Genau genommen haben George und ich nie gewusst, wann wir geboren wurden. Die Ärzte konnten unser Alter schätzen und über unsere biologischen Eltern spekulieren, aber das spielte eigentlich keine Rolle. Man hatte uns gesagt, dass wir irgendwann im Jahre 2017 geboren worden waren, gegen Ende des Erwachens, als der Großteil von Nordamerika bereits zurückerobert und von Infizierten gesäubert worden war. Wir wussten, dass George etwa sechs Wochen älter war als ich. Auf den Rest kam es nicht an. Wichtig war nur, dass wir einander hatten, denn so konnten wir mit allem fertig werden, was die Welt gegen uns aufzubieten hatte. Manchmal glaubte ich in meiner Arroganz sogar, dass es das Erwachen nur gegeben hatte, damit wir zusammen sein konnten.

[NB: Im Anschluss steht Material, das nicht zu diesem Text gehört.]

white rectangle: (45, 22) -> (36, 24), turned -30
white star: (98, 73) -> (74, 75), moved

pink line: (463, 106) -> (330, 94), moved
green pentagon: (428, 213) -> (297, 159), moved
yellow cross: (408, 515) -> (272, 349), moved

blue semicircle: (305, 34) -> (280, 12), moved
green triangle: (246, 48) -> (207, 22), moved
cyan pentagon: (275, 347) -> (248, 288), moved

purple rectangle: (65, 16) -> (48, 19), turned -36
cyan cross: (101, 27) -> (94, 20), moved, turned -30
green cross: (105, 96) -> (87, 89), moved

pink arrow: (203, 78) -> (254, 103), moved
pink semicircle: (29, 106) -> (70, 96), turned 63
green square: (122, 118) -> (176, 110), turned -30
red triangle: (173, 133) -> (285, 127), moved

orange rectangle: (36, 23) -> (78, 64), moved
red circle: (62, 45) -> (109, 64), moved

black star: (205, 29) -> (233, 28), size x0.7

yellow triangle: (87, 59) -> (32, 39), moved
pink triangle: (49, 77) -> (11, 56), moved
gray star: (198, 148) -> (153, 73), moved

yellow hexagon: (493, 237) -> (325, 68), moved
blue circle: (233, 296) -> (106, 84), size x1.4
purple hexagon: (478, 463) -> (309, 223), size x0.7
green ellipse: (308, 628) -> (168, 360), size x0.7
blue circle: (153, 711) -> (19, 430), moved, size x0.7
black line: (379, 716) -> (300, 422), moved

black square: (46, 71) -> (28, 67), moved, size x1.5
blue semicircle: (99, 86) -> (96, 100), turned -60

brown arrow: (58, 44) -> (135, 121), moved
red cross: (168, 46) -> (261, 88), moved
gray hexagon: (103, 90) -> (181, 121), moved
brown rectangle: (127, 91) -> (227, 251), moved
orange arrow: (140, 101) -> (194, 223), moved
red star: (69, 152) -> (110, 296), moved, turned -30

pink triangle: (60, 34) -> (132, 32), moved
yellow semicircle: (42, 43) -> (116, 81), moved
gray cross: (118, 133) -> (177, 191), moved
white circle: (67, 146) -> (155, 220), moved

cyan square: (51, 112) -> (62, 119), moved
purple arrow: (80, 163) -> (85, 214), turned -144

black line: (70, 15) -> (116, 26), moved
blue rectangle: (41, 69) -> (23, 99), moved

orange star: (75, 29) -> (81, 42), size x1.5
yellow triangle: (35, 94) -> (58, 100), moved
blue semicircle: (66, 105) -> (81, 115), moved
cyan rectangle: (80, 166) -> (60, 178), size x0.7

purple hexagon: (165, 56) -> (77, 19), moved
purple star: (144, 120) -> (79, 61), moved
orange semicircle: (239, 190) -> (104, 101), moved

Die Erklärung war so gut wie jede andere.
Mit dem heutigen Tage habe ich zum ersten Mal meinen Geburtstag ohne George erlebt, wann auch immer er genau war. Seit genau einem Jahr gehe ich nun zu Bett, um in einer Welt ohne George aufzuwachen, einer Welt, die mir sinnlos vorkommt, weil George ihr nie wieder einen Sinn verleihen wird. Ich hatte immer Angst gehabt, dass sie sich umbringen könnte, falls ich sterben würde. Einmal habe ich sie gefragt, ob sie sich jemals vergleichbare Sorgen um mich machte.
»Du bist sowieso schon selbstmordgefährdet, Arschloch«, antwortete sie lachend. Aber darin hat sie sich geirrt – ich bin viel vorsichtiger geworden, seit ich sie verloren habe. Ich vermisse sie jeden Tag. Ich vermisse sie jede Minute. Aber wenn mir etwas passiert, dann bekommt sie vielleicht nie das Ende, das sie verdient hat, und ich werde nicht so egoistisch sein zu sterben, bevor ich nicht zu Ende geführt habe, was sie begonnen hat.
Alles Gute zum Geburtstag, George! Du hast mich zu einem besseren Menschen gemacht, als ich es ohne dich je hätte sein können, und du hast mich mehr verletzt, als irgendein anderer Mensch mich je hätte verletzen können. Ich liebe dich. Ich vermisse dich. Und langsam habe ich das Gefühl, dass wir uns ziemlich bald wiedersehen werden. Ich denke, die Dinge nähern sich ihrem Ende.
Himmel, du fehlst mir!
Aus Anpassen oder Sterben, dem Blog von Shaun Mason, 20. Juni 2041.
Wer sich mit Shaun anlegt, legt sich auch mit mir an. Und von uns beiden bin ich diejenige, mit der man sich besser nicht anlegen sollte. Er bringt die Leute höchstens um. Aber ich sorge dafür, dass sie bereuen und dass sie bezahlen.
Glaubt mir. Ich bin Journalistin.
Aus Postkarten von der Klagemauer, dem Nachlass von Georgia Mason, erstmals veröffentlicht am 20. Juni 2041.